▶ YOUR GOAL:
Reproduce the rows between the line containing "written like 5:23." and the line containing "The clock shows 7:11:12", inclusive, swapping every instance of "clock" for "watch" and leaving all other text unchanged.

---------- DATA FOR PROCESSING ----------

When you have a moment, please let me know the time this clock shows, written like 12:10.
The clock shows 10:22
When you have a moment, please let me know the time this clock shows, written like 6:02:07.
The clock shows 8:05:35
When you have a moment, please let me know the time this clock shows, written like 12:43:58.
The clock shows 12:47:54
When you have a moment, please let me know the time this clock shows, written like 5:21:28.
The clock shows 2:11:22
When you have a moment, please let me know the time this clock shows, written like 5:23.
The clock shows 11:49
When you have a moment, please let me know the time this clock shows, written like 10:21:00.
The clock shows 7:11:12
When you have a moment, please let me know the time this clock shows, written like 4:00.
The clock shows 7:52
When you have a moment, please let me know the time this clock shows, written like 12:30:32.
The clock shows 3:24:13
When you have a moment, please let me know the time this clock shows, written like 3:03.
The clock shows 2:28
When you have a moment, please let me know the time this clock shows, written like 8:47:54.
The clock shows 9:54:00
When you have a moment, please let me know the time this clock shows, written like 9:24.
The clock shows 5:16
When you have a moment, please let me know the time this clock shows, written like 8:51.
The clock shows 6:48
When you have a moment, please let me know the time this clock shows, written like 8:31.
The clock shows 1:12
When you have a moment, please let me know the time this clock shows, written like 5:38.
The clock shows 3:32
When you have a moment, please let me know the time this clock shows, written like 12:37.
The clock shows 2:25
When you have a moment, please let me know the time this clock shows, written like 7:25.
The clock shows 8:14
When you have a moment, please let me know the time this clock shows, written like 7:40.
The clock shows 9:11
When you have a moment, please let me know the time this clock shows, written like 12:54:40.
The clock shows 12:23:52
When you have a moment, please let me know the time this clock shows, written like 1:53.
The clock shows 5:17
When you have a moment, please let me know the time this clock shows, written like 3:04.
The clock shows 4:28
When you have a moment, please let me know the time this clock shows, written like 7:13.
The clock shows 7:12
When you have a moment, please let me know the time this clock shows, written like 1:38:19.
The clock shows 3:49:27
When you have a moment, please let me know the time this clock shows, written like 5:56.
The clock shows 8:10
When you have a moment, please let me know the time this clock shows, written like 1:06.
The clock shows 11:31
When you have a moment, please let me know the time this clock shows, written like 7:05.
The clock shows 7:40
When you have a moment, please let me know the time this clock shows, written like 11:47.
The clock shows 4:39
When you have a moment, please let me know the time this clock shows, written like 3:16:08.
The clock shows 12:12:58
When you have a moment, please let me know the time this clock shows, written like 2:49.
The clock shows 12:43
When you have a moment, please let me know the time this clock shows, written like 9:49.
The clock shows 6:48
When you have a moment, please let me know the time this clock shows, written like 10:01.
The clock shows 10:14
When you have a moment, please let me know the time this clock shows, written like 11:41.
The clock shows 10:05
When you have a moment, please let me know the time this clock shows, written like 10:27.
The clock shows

----------

▶ EXERCISE RESULT:
When you have a moment, please let me know the time this watch shows, written like 5:23.
The watch shows 11:49
When you have a moment, please let me know the time this watch shows, written like 10:21:00.
The watch shows 7:11:12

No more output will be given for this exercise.